Online marketplace ourthings wants to create a Kiwi sharing economy

The site has had 900 businesses around New Zealand get on board so far.

These include Boutique Bash, a Manawatu-based wedding and event hire store.

The site allows both people and businesses to loan out things in exchange for money, or to browse for something they want to use but don’t necessarily want to buy.

ourthings founder and CEO Jamie Twigg says there’s been a massive shift in consumers’ attitudes towards a sharing economy.

“With everything happening in Greece and China people are going to start looking around their houses and garages and realise they have a huge amount of ‘things’ that they don’t want to sell but could still profit from,” he says.

He says the sharing economy is huge overseas, but New Zealand is behind the eight ball.

“We are ride-sharing with Uber and sharing accommodation through Airbnb, and now ourthings provides a platform to share everyday objects like deck chairs or ladders,” he says.

“As people get used to sharing their home on airbnb, and their car on Uber, it seems natural that they’ll look to share their things too.”

The company wants to ease the damage caused by mass consumerism and the “buy and toss” cycle.

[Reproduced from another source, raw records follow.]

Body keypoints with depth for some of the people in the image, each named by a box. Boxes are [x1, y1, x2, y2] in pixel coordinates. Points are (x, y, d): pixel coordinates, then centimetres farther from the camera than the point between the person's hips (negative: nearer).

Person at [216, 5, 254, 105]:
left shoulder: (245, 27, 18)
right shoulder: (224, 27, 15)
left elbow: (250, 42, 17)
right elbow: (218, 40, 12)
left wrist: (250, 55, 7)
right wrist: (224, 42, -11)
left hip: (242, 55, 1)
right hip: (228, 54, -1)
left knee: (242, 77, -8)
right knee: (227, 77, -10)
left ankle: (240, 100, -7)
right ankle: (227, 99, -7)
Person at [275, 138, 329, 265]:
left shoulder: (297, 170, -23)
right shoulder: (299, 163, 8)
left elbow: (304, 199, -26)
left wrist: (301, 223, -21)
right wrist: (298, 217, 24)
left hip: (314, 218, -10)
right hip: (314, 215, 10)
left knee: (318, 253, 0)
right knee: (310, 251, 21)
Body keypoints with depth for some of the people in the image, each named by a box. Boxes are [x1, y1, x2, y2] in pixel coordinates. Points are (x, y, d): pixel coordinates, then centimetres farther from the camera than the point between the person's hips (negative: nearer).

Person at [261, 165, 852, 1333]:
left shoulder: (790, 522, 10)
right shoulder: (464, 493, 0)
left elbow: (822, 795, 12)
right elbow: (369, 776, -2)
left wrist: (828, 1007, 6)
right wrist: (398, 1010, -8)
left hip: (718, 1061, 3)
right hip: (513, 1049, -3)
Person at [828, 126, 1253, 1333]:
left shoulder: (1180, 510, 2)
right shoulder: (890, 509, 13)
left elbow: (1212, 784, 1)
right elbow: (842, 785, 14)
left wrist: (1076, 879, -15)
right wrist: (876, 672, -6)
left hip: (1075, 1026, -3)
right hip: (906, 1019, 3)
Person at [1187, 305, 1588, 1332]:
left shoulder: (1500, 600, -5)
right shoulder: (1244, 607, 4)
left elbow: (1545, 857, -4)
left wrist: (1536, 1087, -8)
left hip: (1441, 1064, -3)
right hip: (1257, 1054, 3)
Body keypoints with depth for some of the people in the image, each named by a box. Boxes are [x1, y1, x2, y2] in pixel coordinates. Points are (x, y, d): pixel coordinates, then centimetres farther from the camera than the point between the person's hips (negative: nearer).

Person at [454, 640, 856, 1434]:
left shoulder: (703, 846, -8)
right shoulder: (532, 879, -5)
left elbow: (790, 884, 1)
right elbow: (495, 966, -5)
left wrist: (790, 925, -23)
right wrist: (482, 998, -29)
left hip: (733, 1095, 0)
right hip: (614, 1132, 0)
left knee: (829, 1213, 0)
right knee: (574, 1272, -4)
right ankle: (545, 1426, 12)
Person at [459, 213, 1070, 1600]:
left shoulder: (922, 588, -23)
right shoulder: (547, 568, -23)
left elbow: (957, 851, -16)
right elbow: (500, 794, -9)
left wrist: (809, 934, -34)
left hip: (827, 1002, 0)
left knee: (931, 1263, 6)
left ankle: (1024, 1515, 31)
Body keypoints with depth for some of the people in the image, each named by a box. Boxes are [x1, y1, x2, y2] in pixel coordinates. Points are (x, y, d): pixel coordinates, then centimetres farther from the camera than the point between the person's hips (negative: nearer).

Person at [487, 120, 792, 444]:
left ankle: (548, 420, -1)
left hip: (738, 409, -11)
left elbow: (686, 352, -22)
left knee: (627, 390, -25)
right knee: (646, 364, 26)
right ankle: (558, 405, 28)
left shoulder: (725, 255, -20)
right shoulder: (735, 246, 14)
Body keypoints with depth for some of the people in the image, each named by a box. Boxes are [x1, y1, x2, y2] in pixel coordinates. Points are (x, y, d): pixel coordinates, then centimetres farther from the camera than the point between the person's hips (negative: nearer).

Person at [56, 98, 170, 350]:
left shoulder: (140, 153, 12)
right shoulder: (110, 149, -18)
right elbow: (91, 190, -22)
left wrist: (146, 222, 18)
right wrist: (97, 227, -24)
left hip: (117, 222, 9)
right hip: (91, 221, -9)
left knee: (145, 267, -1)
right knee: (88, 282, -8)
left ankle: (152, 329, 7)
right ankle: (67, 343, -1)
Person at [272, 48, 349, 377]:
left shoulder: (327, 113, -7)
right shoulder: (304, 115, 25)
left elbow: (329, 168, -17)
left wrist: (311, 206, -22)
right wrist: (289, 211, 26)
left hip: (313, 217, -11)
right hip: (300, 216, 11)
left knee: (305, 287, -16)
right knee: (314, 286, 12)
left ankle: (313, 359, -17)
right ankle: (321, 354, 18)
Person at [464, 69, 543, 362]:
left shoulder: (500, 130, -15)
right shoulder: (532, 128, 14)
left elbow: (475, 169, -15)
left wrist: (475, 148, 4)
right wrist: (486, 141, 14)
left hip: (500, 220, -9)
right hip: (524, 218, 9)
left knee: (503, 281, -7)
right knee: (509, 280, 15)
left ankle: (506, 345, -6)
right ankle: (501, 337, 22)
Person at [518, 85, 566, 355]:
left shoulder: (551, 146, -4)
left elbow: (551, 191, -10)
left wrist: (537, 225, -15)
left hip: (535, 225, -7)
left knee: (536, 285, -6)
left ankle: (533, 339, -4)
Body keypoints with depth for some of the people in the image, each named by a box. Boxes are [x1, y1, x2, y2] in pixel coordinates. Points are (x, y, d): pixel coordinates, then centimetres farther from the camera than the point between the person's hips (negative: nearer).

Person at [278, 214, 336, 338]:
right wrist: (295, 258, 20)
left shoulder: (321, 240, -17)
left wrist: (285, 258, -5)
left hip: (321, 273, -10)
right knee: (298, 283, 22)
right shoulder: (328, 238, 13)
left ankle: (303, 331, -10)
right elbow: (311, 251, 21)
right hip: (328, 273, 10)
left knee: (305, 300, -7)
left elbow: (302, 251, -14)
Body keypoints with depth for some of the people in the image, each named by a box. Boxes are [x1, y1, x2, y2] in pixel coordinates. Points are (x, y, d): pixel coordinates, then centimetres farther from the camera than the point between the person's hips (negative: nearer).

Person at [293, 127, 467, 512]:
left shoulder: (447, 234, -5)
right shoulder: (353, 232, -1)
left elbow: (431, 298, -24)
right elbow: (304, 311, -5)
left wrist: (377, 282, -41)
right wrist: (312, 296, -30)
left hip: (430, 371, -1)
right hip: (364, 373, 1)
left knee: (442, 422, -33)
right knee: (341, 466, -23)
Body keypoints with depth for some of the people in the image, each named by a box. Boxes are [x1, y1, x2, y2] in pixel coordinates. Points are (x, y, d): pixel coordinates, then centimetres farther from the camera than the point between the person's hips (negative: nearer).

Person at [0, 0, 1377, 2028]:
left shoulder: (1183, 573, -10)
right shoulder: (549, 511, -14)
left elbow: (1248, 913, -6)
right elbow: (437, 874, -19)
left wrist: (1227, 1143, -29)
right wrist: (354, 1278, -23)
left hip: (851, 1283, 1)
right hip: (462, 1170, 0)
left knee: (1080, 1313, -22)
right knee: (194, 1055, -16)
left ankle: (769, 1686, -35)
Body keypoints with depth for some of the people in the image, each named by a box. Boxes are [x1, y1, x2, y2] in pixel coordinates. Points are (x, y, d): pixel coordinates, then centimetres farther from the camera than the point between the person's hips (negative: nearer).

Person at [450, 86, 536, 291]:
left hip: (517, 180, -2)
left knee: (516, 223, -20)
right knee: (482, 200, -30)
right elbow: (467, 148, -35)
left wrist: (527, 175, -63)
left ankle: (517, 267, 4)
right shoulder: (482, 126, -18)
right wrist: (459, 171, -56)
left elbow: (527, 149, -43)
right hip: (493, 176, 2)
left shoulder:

If people borrowed instead of bought one-time-use items, ourthings believes the world would be a better and more sustainable place.

As well as every day users, businesses can use the site and get a free marketing platform, Twigg says.

“We want to do for rental what Trade Me did for selling. With no fees to list, any businesses that want to look at renting out items rather than selling them can do so easily without worrying about paying listing fees,” he says.

Users can enable a geo-location feature to see what’s up for grabs in their area or use the search box.

The terms of the rental are up to whoever is listing the item, such as if they want to ask for a driver’s licence or a bond.

ourthings hopes it will foster a sense of community, as well as reduce wastage around New Zealand.

Hundreds of listings have popped up in the first fortnight already.